(Material to process Opens)
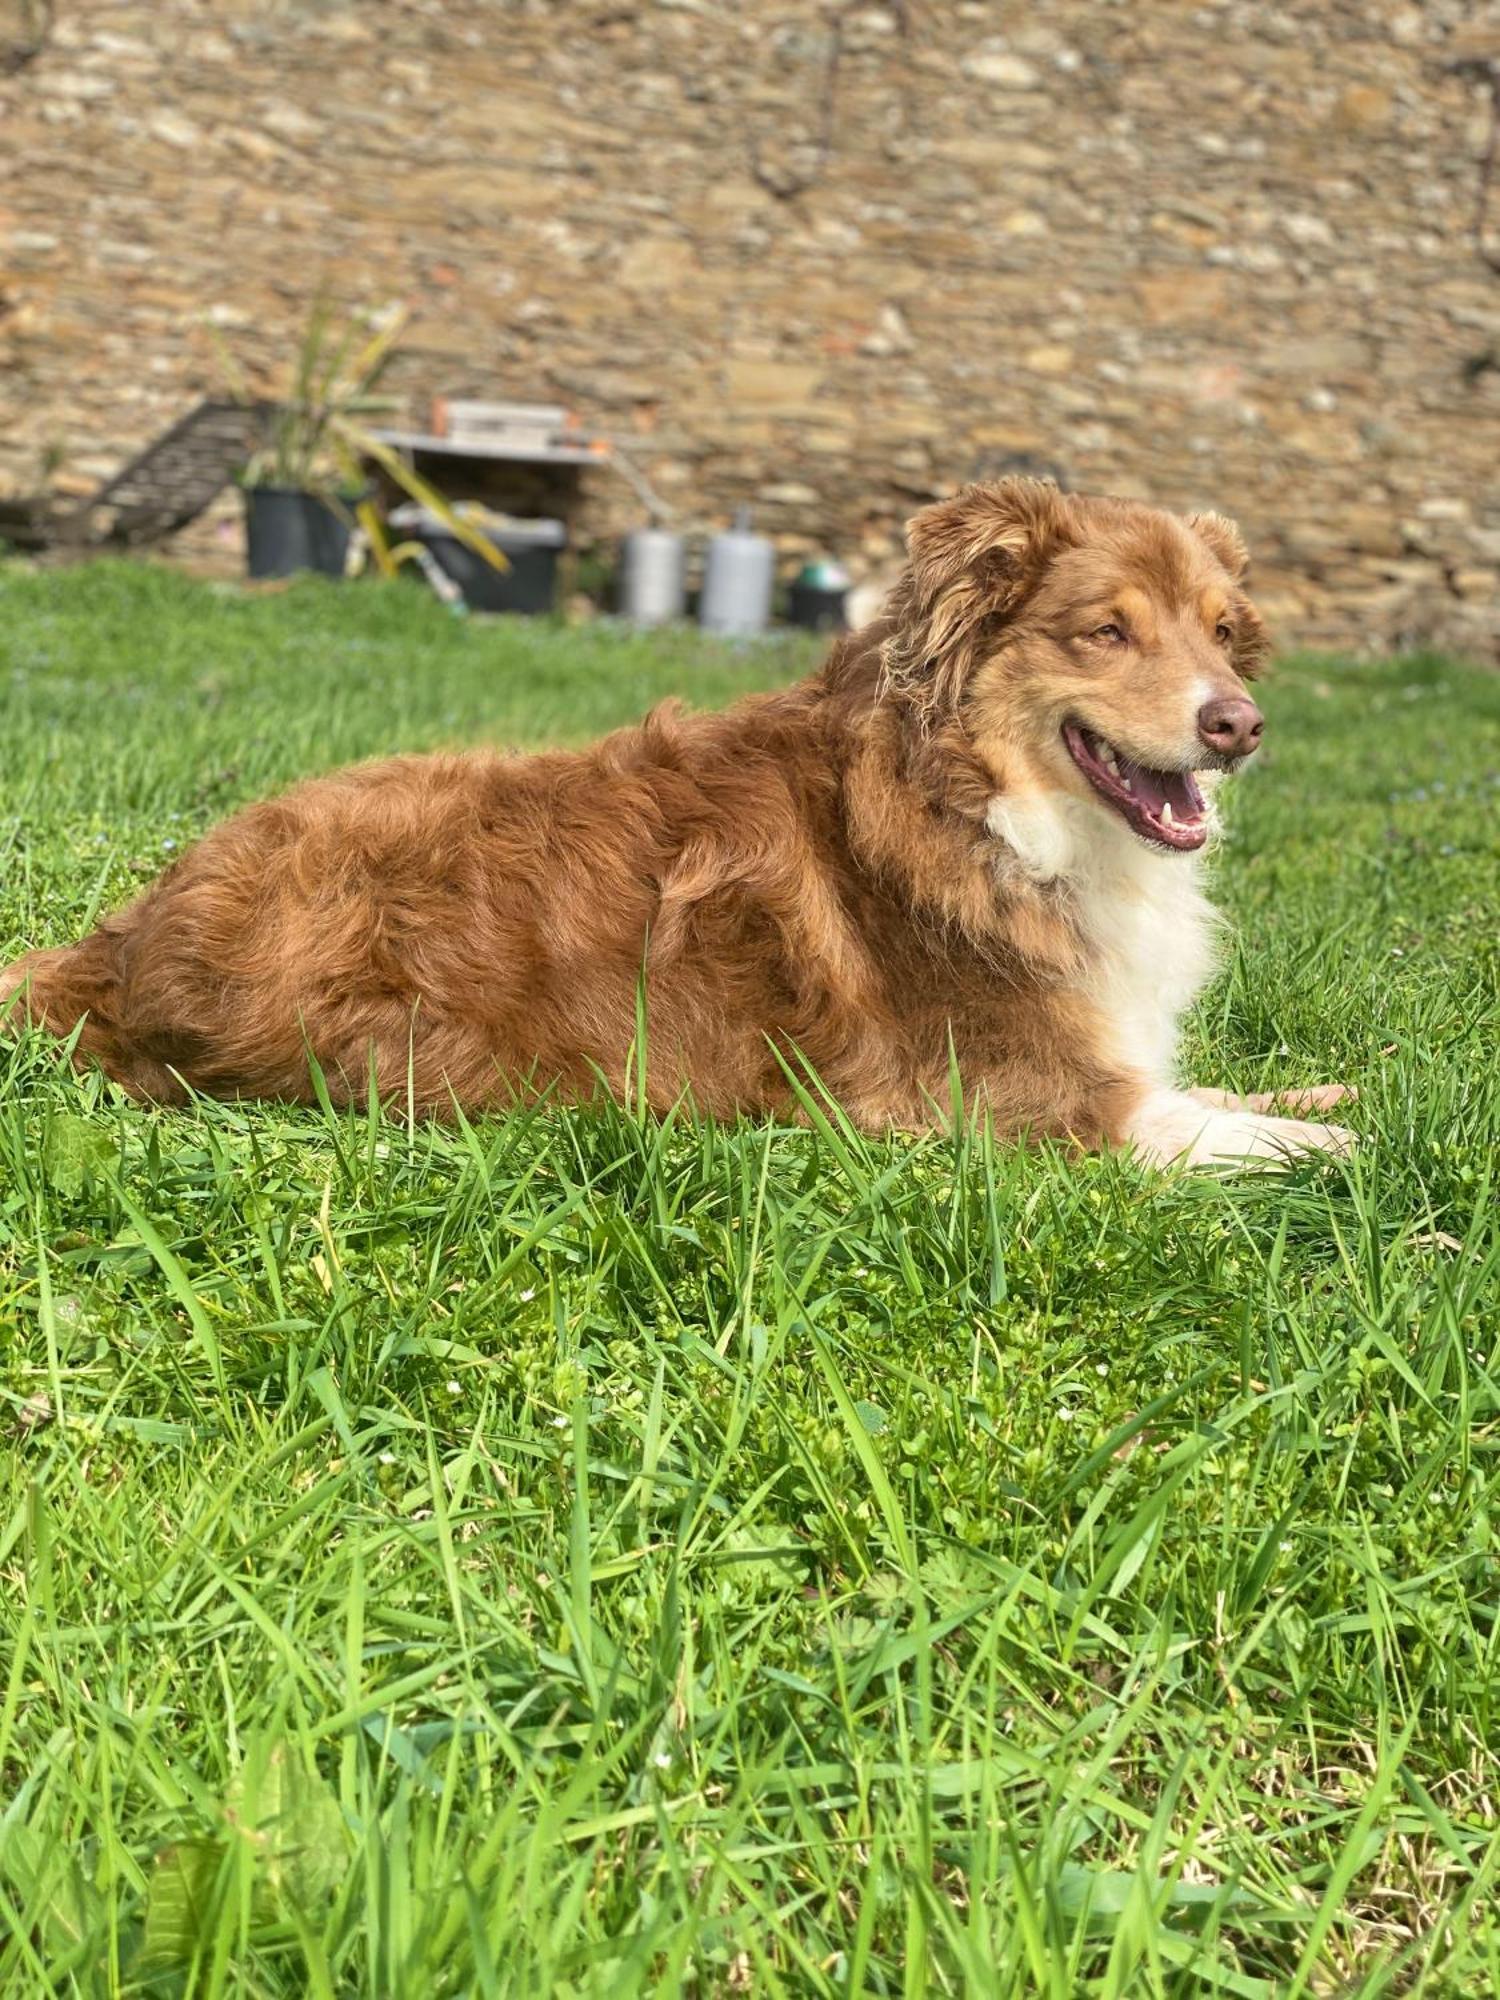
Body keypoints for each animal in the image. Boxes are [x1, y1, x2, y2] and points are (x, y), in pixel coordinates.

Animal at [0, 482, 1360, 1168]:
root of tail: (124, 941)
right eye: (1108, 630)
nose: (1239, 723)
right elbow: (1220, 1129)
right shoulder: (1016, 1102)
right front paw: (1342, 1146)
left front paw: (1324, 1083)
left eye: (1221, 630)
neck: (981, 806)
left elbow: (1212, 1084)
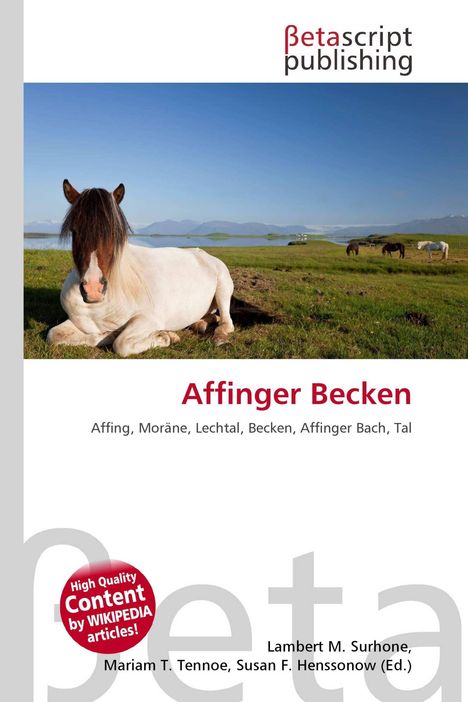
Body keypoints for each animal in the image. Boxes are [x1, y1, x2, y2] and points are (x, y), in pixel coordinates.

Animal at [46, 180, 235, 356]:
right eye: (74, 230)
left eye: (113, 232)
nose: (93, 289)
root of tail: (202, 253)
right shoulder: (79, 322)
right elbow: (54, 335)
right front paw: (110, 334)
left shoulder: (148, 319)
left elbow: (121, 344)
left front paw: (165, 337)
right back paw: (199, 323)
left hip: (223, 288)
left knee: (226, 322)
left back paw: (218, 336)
(Material to process Closes)
Exercise:
The answer should contain nothing but the lines from the top of the data above through the line containing "left front paw: (1324, 1083)", copied exactly, with no images.

Response to the task:
Body keypoints for each animal in the image. Boxes are [x1, y1, x2, y2] and points are (x, y), in pixel coordinates.

Animal at [0, 482, 1360, 1168]:
root of tail: (124, 941)
right eye: (1108, 630)
nose: (1239, 723)
right elbow: (1220, 1129)
right shoulder: (1016, 1102)
right front paw: (1342, 1146)
left front paw: (1324, 1083)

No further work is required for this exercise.